The novel required four years of typing, Beatty says, but there are hints that other years were required before that. “It was a really hard book to start,” he says. He kept writing blocks of thirty or forty pages and felt he didn’t really have a framework for the novel. Once he found the setting though, he was able to finally start writing.
“I knew where it ended,” he says, and then wrote towards that, even if he wasn’t certain of what would happen in the middle. He says when he writes, he usually knows where he is going.
The New York Times has given Beatty a positive review and profiled him. But he is also critical of the paper. “They only call me when a black person dies,” he jokes, adding he feels like he is biting the hand that feeds him to receive a good review and then criticize them for the lack of people of color on staff. Lipsyte jokes that they have already fed him with the good review.
Lipsyte brings up Beatty’s history as a spoken word poet. Beatty though is immediately defensive. He says one of the first times he heard the term he was in Germany. “I was like what does that even mean?” The people in Berlin all seemed to talk about being bold and pushing boundaries, he says, but to him, everything they were doing was really safe. “I try to not be safe when I write,” he says.
Beatty also teaches writing. He says that he has a few rules he gives his students. First is what he calls the “here and now.” Everything the writer needs should come from right there in that moment. He doesn’t let them talk about books, for instance.
The second rule is to listen to yourself listening. He says this creates distance between the writing and the author. It allows the author to think about what she wants to say. The rules usually come up when his students are trying to figure out what they’re writing about, he says.

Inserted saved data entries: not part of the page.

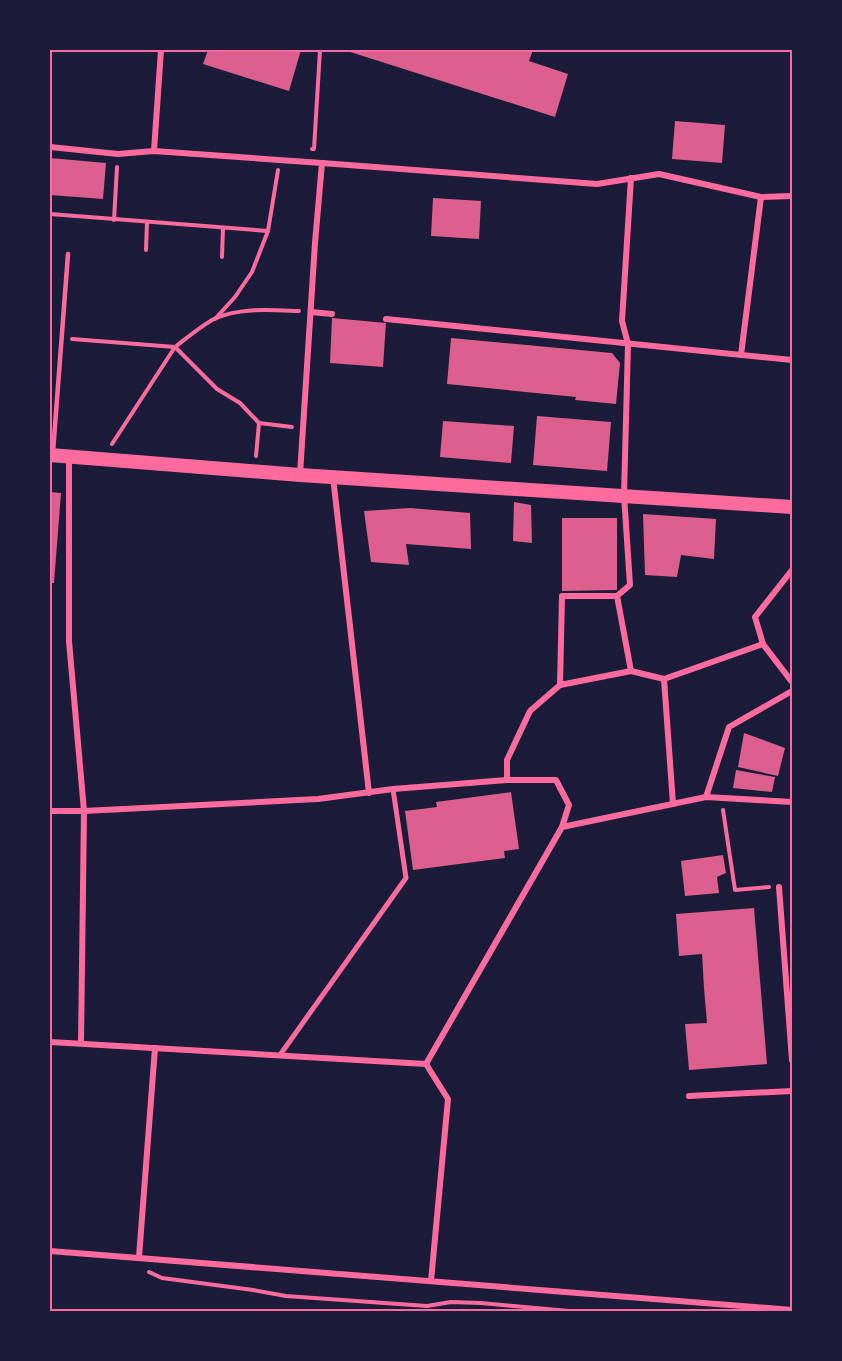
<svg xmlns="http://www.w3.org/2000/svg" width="842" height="1361" font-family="'Titillium Web',sans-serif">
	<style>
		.building { fill: #dd5f8e }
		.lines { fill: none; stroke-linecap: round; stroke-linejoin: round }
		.path { stroke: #ff6b9d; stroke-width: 4 }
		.service { stroke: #ff6b9d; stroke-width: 4.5 }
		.pedestrian { stroke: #ff6b9d; stroke-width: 5 }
		.minor { stroke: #ff6b9d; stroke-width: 6 }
		.primary { stroke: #ff6b9d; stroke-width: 14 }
		.neatline { fill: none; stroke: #ff6b9d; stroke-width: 2 }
	</style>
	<rect width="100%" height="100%" fill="#1b1b3a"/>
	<g class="building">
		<path d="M208,50H301L289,91L203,64Z"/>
		<path d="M344,50H533L529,61L568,74L555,117Z"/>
		<path d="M675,121L725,125L722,163L672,159Z"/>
		<path d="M50,158L106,163L103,199L50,195Z"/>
		<path d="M433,198L481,201L479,239L431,236Z"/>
		<path d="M332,318L386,323L383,367L330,363Z"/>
		<path d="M451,338L612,353L620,363L616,404L575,400L576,397L447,384Z"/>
		<path d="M537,416L611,422L607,471L533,465Z"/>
		<path d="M443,421L514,426L511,463L440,457Z"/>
		<path d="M50,492L61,493L54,583H50Z"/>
		<path d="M514,502L531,505L532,543L513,541Z"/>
		<path d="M410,508L470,513L471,549L406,544L409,565L371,562L364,511Z"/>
		<path d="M643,514L716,519L714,559L681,555L677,577L645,575Z"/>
		<path d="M562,518H617V590L562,591Z"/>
		<path d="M744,733L785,748L778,776L738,767Z"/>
		<path d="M736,770L775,777L772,792L733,788Z"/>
		<path d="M511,792L519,849L504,851L505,858L413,870L405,811L437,807L436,802Z"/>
		<path d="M723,855L726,873L717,877L719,893L685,896L681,861Z"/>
		<path d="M754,908L767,1064L689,1070L685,1024L707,1023L704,988L702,954L679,956L676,914Z"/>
	</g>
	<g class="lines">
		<g class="path">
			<path d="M312,149H314L320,50"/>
			<path d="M50,214L268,231L278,170"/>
			<path d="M114,220L117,167"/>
			<path d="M146,250L147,222"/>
			<path d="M222,257L223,228"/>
			<path d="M215,319L235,297L252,272L268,231"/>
			<path d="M72,339L175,347L112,444"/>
			<path d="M259,423L292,427"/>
			<path d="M256,456L259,423L240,403L217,389L175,347C188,337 201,326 214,319C239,307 272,310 299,311"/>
			<path d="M723,810L735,890L769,887"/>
			<path d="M149,1272L162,1278L253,1290L286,1296L427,1306L451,1302L481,1303L580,1312"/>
		</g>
		<path class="service" d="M53,452L68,254"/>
		<path class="pedestrian" d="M280,1055L406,878L393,789"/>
		<g class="minor">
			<path d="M50,147L118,154L154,151L322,163L315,243L300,474"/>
			<path d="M154,151L161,50"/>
			<path d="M322,163L597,184L659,174L761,197L792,196"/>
			<path d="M311,312L332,314"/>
			<path d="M386,319L792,360"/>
			<path d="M741,355L761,197"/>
			<path d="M69,457V641L84,811L81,1043"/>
			<path d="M333,477L369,793"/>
			<path d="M617,596L630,585L624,495L628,344L622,321L631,178"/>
			<path d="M763,644L755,617L792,570"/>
			<path d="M631,671L664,679"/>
			<path d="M560,685L562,596H617"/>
			<path d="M507,780V760L530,711L560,685L631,671L617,596"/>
			<path d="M706,797L729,727L792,691"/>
			<path d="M673,804L664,679L763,644L792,682"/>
			<path d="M50,811H84L318,799L393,789L507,780H556L569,805L562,827L426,1064L50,1042"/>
			<path d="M562,827L706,797L792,802"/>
			<path d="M779,887L792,1060"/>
			<path d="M426,1064L448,1099L431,1281"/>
			<path d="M689,1096L792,1091"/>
			<path d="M50,1251L792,1310"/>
			<path d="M139,1257L155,1048"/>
		</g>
		<path class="primary" d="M50,455L300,475L792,507"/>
	</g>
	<rect width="842" height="1361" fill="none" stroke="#1b1b3a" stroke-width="102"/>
	<rect x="51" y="51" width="740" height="1259" class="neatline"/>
</svg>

Finishing a book feels a bit less rigid than a set of rules. Beatty explains that Toni Morrison has said a novel should take six years. He disagrees. Some novels might take two weeks. Others might take ten years. Its about the feeling of the work being finished. Beatty mentions Percival Everett. Everett has a bit of a different perception of writing than Beatty who describes Everett as a completionist rather than a perfectionist. Regardless though, Beatty says, “at some point you gotta finish; at some point you gotta start.”
Though he mentions other authors, he says he doesn’t consider himself as writing in any kind of dialogue with them. “I’m not really friendly,” he says. He doesn’t show people what he is writing. He says he figures it out himself.
“I panic. And then I sit back down and figure it out,” he says. He believes in writing the sentence well: if the writing is right, the rest takes care of itself.
Growing up, his family didn’t keep a television in the house. Instead, he read his mother’s books. His mother never censored him or his siblings, and she never censored the books he read. He says his mother is the reader that is most important to him.